═══ Data records

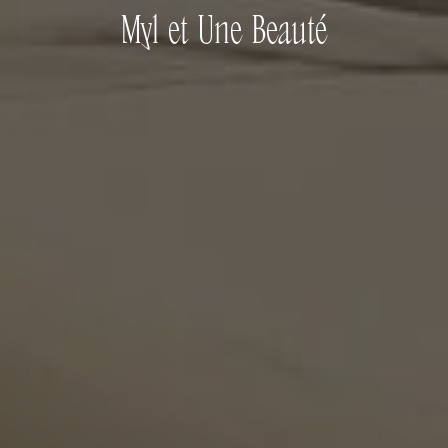
Myl et Une Beauté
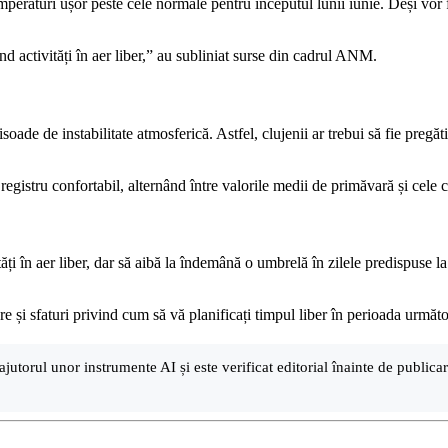
raturi ușor peste cele normale pentru începutul lunii iunie. Deși vor fi z
 activități în aer liber,” au subliniat surse din cadrul ANM.
ade de instabilitate atmosferică. Astfel, clujenii ar trebui să fie pregăti
registru confortabil, alternând între valorile medii de primăvară și cele 
vități în aer liber, dar să aibă la îndemână o umbrelă în zilele predispuse
e și sfaturi privind cum să vă planificați timpul liber în perioada următo
ajutorul unor instrumente AI și este verificat editorial înainte de public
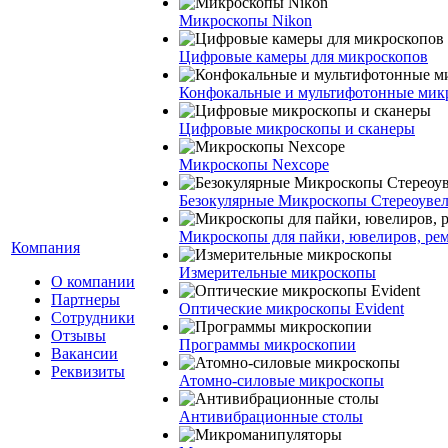
Микроскопы Nikon
Цифровые камеры для микроскопов
Конфокальные и мультифотонные мик
Цифровые микроскопы и сканеры
Микроскопы Nexcope
Безокулярные Микроскопы Стереоуве
Микроскопы для пайки, ювелиров, ре
Компания
Измерительные микроскопы
О компании
Партнеры
Оптические микроскопы Evident
Сотрудники
Отзывы
Программы микроскопии
Вакансии
Реквизиты
Атомно-силовые микроскопы
Антивибрационные столы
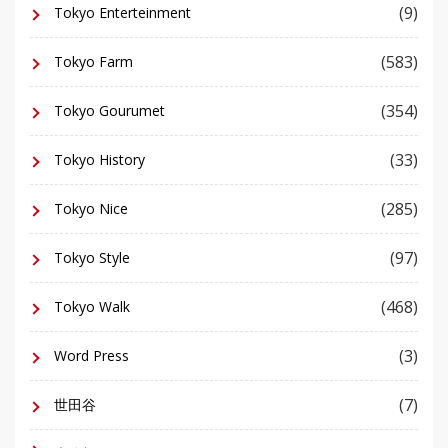
(9)
Tokyo Enterteinment
(583)
Tokyo Farm
(354)
Tokyo Gourumet
(33)
Tokyo History
(285)
Tokyo Nice
(97)
Tokyo Style
(468)
Tokyo Walk
(3)
Word Press
(7)
世田谷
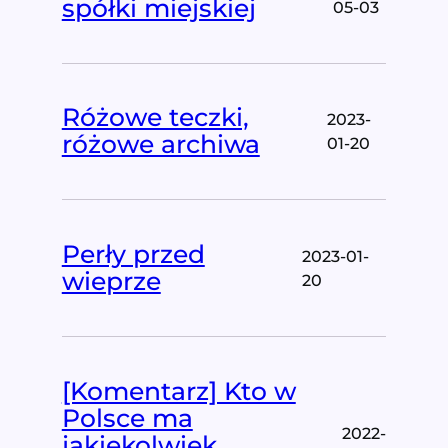
spółki miejskiej
05-03
Różowe teczki,
2023-
różowe archiwa
01-20
Perły przed
2023-01-
wieprze
20
[Komentarz] Kto w
Polsce ma
2022-
jakiekolwiek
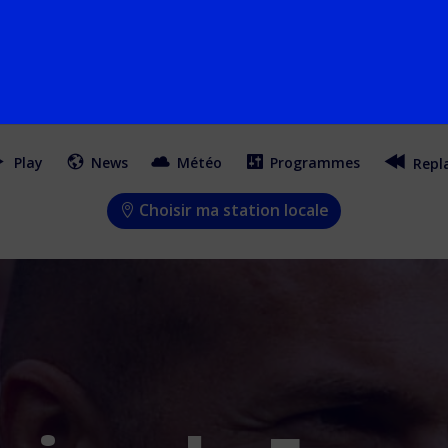
Play
News
Météo
Programmes
Repl
Choisir ma station locale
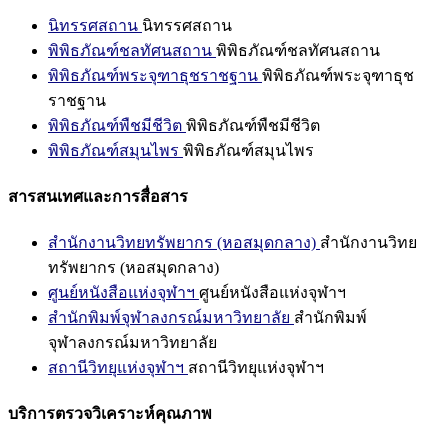
นิทรรศสถาน
นิทรรศสถาน
พิพิธภัณฑ์ชลทัศนสถาน
พิพิธภัณฑ์ชลทัศนสถาน
พิพิธภัณฑ์พระจุฑาธุชราชฐาน
พิพิธภัณฑ์พระจุฑาธุช
ราชฐาน
พิพิธภัณฑ์พืชมีชีวิต
พิพิธภัณฑ์พืชมีชีวิต
พิพิธภัณฑ์สมุนไพร
พิพิธภัณฑ์สมุนไพร
สารสนเทศและการสื่อสาร
สำนักงานวิทยทรัพยากร (หอสมุดกลาง)
สำนักงานวิทย
ทรัพยากร (หอสมุดกลาง)
ศูนย์หนังสือแห่งจุฬาฯ
ศูนย์หนังสือแห่งจุฬาฯ
สำนักพิมพ์จุฬาลงกรณ์มหาวิทยาลัย
สำนักพิมพ์
จุฬาลงกรณ์มหาวิทยาลัย
สถานีวิทยุแห่งจุฬาฯ
สถานีวิทยุแห่งจุฬาฯ
บริการตรวจวิเคราะห์คุณภาพ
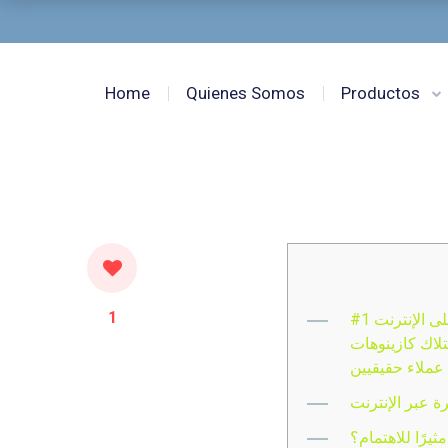
Home
Quienes Somos
Productos
1
#1 دليل المساعدة الذاتية للعيش على الإنترنت
امتلاك كازينوهات
عملاء حقيقيين
ة عبر الإنترنت
ثيرًا للاهتمام؟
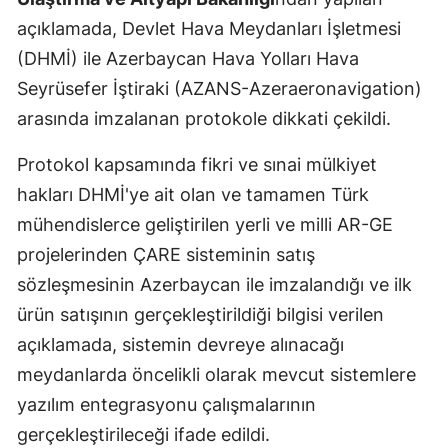
Edirne
açıklamada, Devlet Hava Meydanları İşletmesi
(DHMİ) ile Azerbaycan Hava Yolları Hava
Elazığ
Seyrüsefer İştiraki (AZANS-Azeraeronavigation)
Erzincan
arasında imzalanan protokole dikkati çekildi.
Erzurum
Protokol kapsamında fikri ve sınai mülkiyet
Eskişehir
hakları DHMİ'ye ait olan ve tamamen Türk
mühendislerce geliştirilen yerli ve milli AR-GE
Gaziantep
projelerinden ÇARE sisteminin satış
Giresun
sözleşmesinin Azerbaycan ile imzalandığı ve ilk
Gümüşhane
ürün satışının gerçekleştirildiği bilgisi verilen
açıklamada, sistemin devreye alınacağı
Hakkari
meydanlarda öncelikli olarak mevcut sistemlere
Hatay
yazılım entegrasyonu çalışmalarının
gerçekleştirileceği ifade edildi.
Isparta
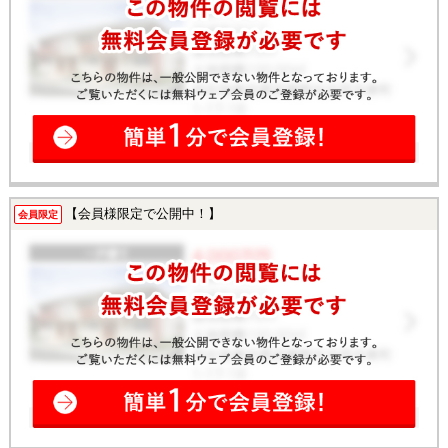
【会員様限定で公開中！】
会員限定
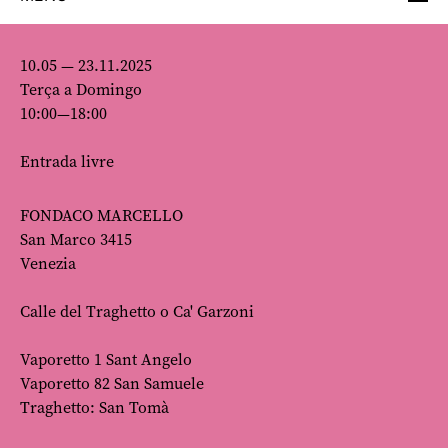
10.05 — 23.11.2025
Terça a Domingo
10:00—18:00
Entrada livre
FONDACO MARCELLO
San Marco 3415
Venezia
Calle del Traghetto o Ca' Garzoni
Vaporetto 1 Sant Angelo
Vaporetto 82 San Samuele
Traghetto: San Tomà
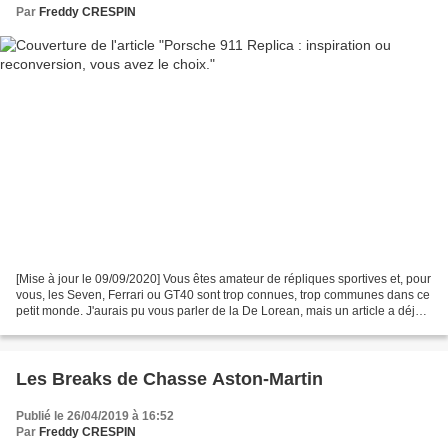
Par
Freddy CRESPIN
[Mise à jour le 09/09/2020] Vous êtes amateur de répliques sportives et, pour
vous, les Seven, Ferrari ou GT40 sont trop connues, trop communes dans ce
petit monde. J'aurais pu vous parler de la De Lorean, mais un article a déjà
été écrit à ce sujet et...
Les Breaks de Chasse Aston-Martin
Publié le 26/04/2019 à 16:52
Par
Freddy CRESPIN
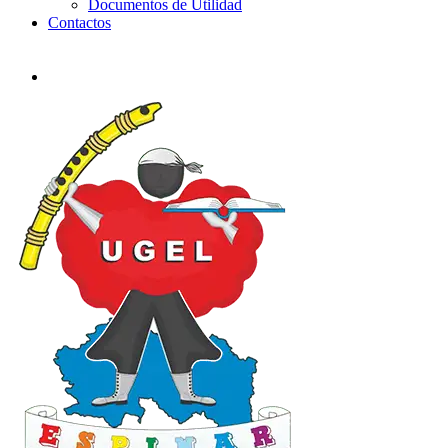
Documentos de Utilidad
Contactos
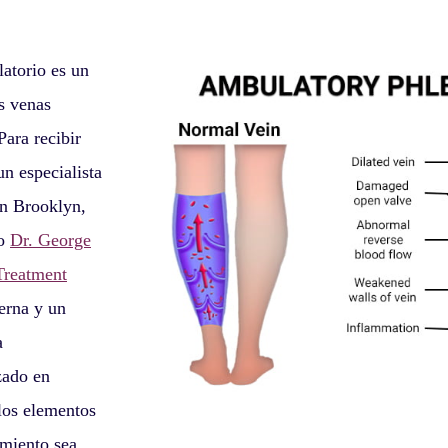
atorio es un
as venas
Para recibir
un especialista
en Brooklyn,
mo
Dr. George
Treatment
erna y un
a
zado en
los elementos
imiento sea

══════

What to produce:
Text only, pictures out: give every record again as written.

Response area:
Myl et Une Beauté
raturi ușor peste cele normale pentru începutul lunii iunie. Deși vor fi z
 activități în aer liber,” au subliniat surse din cadrul ANM.
ade de instabilitate atmosferică. Astfel, clujenii ar trebui să fie pregăti
registru confortabil, alternând între valorile medii de primăvară și cele 
vități în aer liber, dar să aibă la îndemână o umbrelă în zilele predispuse
e și sfaturi privind cum să vă planificați timpul liber în perioada următo
ajutorul unor instrumente AI și este verificat editorial înainte de public
Микроскопы Nikon
Цифровые камеры для микроскопов
Конфокальные и мультифотонные мик
Цифровые микроскопы и сканеры
Микроскопы Nexcope
Безокулярные Микроскопы Стереоуве
Микроскопы для пайки, ювелиров, ре
Компания
Измерительные микроскопы
О компании
Партнеры
Оптические микроскопы Evident
Сотрудники
Отзывы
Программы микроскопии
Вакансии
Реквизиты
Атомно-силовые микроскопы
Антивибрационные столы
(9)
Tokyo Enterteinment
(583)
Tokyo Farm
(354)
Tokyo Gourumet
(33)
Tokyo History
(285)
Tokyo Nice
(97)
Tokyo Style
(468)
Tokyo Walk
(3)
Word Press
(7)
世田谷
spółki miejskiej
05-03
Różowe teczki,
2023-
różowe archiwa
01-20
Perły przed
2023-01-
wieprze
20
[Komentarz] Kto w
Polsce ma
2022-
jakiekolwiek
Play
News
Météo
Programmes
Repl
Choisir ma station locale
นิทรรศสถาน
นิทรรศสถาน
พิพิธภัณฑ์ชลทัศนสถาน
พิพิธภัณฑ์ชลทัศนสถาน
พิพิธภัณฑ์พระจุฑาธุชราชฐาน
พิพิธภัณฑ์พระจุฑาธุช
ราชฐาน
พิพิธภัณฑ์พืชมีชีวิต
พิพิธภัณฑ์พืชมีชีวิต
พิพิธภัณฑ์สมุนไพร
พิพิธภัณฑ์สมุนไพร
สารสนเทศและการสื่อสาร
สำนักงานวิทยทรัพยากร (หอสมุดกลาง)
สำนักงานวิทย
ทรัพยากร (หอสมุดกลาง)
ศูนย์หนังสือแห่งจุฬาฯ
ศูนย์หนังสือแห่งจุฬาฯ
สำนักพิมพ์จุฬาลงกรณ์มหาวิทยาลัย
สำนักพิมพ์
จุฬาลงกรณ์มหาวิทยาลัย
สถานีวิทยุแห่งจุฬาฯ
สถานีวิทยุแห่งจุฬาฯ
บริการตรวจวิเคราะห์คุณภาพ
Home
Quienes Somos
Productos
1
#1 دليل المساعدة الذاتية للعيش على الإنترنت
امتلاك كازينوهات
عملاء حقيقيين
ة عبر الإنترنت
ثيرًا للاهتمام؟
Edirne
açıklamada, Devlet Hava Meydanları İşletmesi
(DHMİ) ile Azerbaycan Hava Yolları Hava
Elazığ
Seyrüsefer İştiraki (AZANS-Azeraeronavigation)
Erzincan
arasında imzalanan protokole dikkati çekildi.
Erzurum
Protokol kapsamında fikri ve sınai mülkiyet
Eskişehir
hakları DHMİ'ye ait olan ve tamamen Türk
mühendislerce geliştirilen yerli ve milli AR-GE
Gaziantep
projelerinden ÇARE sisteminin satış
Giresun
sözleşmesinin Azerbaycan ile imzalandığı ve ilk
Gümüşhane
ürün satışının gerçekleştirildiği bilgisi verilen
açıklamada, sistemin devreye alınacağı
Hakkari
meydanlarda öncelikli olarak mevcut sistemlere
Hatay
yazılım entegrasyonu çalışmalarının
gerçekleştirileceği ifade edildi.
Isparta
【会員様限定で公開中！】
会員限定
10.05 — 23.11.2025
Terça a Domingo
10:00—18:00
Entrada livre
FONDACO MARCELLO
San Marco 3415
Venezia
Calle del Traghetto o Ca' Garzoni
Vaporetto 1 Sant Angelo
Vaporetto 82 San Samuele
Traghetto: San Tomà
Par
Freddy CRESPIN
[Mise à jour le 09/09/2020] Vous êtes amateur de répliques sportives et, pour
vous, les Seven, Ferrari ou GT40 sont trop connues, trop communes dans ce
petit monde. J'aurais pu vous parler de la De Lorean, mais un article a déjà
été écrit à ce sujet et...
Les Breaks de Chasse Aston-Martin
Publié le 26/04/2019 à 16:52
Par
Freddy CRESPIN
Documentos de Utilidad
Contactos
atorio es un
as venas
Para recibir
un especialista
en Brooklyn,
mo
Dr. George
Treatment
erna y un
a
zado en
los elementos
imiento sea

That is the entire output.